Zach has been employed as a web developer, an embedded developer, and a mobile developer. He can often be found doing something outdoors or up to his elbows in solder and wires hacking a new feature into a device.
Holmes Wilson is a former FSF campaign manager who now runs Fight for the Future, the Internet activism organization best known for organizing the protests to stop SOPA and--more recently--actions against NSA surveillance. He has also co-founded several major free projects, including the subtitling tool Amara, the torrent-enabled media player Miro, and the government transparency sites OpenCongress.org & Askthem.io.
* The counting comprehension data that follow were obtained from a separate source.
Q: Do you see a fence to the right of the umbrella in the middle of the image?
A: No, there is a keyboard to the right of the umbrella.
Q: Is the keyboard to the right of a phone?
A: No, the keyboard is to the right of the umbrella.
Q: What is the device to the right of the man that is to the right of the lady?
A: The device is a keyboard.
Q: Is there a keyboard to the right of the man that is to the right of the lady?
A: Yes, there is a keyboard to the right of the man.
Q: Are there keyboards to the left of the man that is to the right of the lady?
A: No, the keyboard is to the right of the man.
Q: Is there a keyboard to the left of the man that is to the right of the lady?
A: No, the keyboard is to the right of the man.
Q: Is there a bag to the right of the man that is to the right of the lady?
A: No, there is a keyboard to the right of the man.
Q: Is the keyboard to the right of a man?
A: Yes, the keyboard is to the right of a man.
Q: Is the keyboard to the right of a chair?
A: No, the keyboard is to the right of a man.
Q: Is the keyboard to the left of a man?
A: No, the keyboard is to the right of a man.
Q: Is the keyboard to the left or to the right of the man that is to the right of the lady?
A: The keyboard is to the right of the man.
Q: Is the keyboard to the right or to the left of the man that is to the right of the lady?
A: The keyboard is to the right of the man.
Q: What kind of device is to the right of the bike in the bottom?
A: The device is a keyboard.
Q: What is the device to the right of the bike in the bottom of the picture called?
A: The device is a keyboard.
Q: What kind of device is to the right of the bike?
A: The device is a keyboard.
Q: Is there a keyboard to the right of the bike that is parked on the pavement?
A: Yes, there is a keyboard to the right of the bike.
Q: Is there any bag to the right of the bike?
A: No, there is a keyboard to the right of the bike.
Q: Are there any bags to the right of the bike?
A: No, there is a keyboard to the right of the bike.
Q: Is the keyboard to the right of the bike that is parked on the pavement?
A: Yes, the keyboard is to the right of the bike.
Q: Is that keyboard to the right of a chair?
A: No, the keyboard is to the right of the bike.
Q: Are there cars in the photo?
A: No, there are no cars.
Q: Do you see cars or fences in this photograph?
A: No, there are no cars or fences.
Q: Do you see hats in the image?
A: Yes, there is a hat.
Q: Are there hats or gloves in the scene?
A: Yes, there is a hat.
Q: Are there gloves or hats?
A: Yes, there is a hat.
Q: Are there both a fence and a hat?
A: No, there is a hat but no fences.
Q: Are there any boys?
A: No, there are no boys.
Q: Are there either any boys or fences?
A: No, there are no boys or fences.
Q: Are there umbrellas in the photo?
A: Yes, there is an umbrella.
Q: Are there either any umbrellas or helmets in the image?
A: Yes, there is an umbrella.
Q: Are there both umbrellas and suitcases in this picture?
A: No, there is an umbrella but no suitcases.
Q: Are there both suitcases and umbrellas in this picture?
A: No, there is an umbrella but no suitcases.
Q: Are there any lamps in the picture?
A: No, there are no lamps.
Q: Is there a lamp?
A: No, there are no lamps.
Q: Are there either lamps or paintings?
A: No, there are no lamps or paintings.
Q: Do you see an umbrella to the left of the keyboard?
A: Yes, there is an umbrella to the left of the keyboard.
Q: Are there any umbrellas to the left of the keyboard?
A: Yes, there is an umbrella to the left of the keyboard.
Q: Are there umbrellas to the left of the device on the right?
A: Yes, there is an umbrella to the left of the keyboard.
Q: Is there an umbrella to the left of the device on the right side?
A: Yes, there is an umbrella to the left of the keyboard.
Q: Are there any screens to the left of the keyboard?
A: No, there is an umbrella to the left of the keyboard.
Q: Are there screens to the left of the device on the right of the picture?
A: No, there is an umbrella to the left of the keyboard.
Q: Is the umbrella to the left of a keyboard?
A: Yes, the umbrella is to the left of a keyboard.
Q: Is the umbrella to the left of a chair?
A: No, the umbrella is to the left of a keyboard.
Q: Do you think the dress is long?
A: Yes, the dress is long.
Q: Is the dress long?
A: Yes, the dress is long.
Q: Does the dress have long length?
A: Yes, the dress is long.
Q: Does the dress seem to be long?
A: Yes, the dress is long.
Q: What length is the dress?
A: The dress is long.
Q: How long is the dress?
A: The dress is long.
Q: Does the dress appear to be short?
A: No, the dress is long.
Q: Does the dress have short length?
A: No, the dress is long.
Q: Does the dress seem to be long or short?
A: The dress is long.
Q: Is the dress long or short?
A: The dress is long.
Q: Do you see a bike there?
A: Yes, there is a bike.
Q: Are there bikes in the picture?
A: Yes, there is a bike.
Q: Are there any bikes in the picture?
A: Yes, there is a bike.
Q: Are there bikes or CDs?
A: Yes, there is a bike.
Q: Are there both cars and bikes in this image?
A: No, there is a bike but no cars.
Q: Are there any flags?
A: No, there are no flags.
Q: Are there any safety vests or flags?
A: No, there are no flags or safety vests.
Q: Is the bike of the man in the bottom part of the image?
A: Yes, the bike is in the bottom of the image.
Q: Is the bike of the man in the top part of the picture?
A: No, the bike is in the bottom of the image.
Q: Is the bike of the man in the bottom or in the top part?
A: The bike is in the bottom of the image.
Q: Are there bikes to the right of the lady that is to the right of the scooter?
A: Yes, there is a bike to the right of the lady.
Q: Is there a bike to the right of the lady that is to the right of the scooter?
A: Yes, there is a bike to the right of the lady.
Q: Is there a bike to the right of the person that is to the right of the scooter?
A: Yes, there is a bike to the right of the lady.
Marina Zhurakhinskaya works on community outreach and engagement at Red Hat and serves on the boards of the GNOME Foundation and the Ada Initiative. She organizes the GNOME Foundation's Outreach Program for Women. She is an MIT graduate with Bachelor's and Master's degrees in Computer Science.
Kÿra is an activist within, and critic of, the free software and free culture movements. As a student, aspiring hacker, second generation hoppa, and trans femminine cyborg, Kÿra is committed to free software and free culture as a matter of POC empowerment, disability justice, decolonization, queer liberation, prison abolition, and the destabilization of patriarchy. They challenge the mainstream narratives advancing free software and free culture without consideration for racial and gender oppression.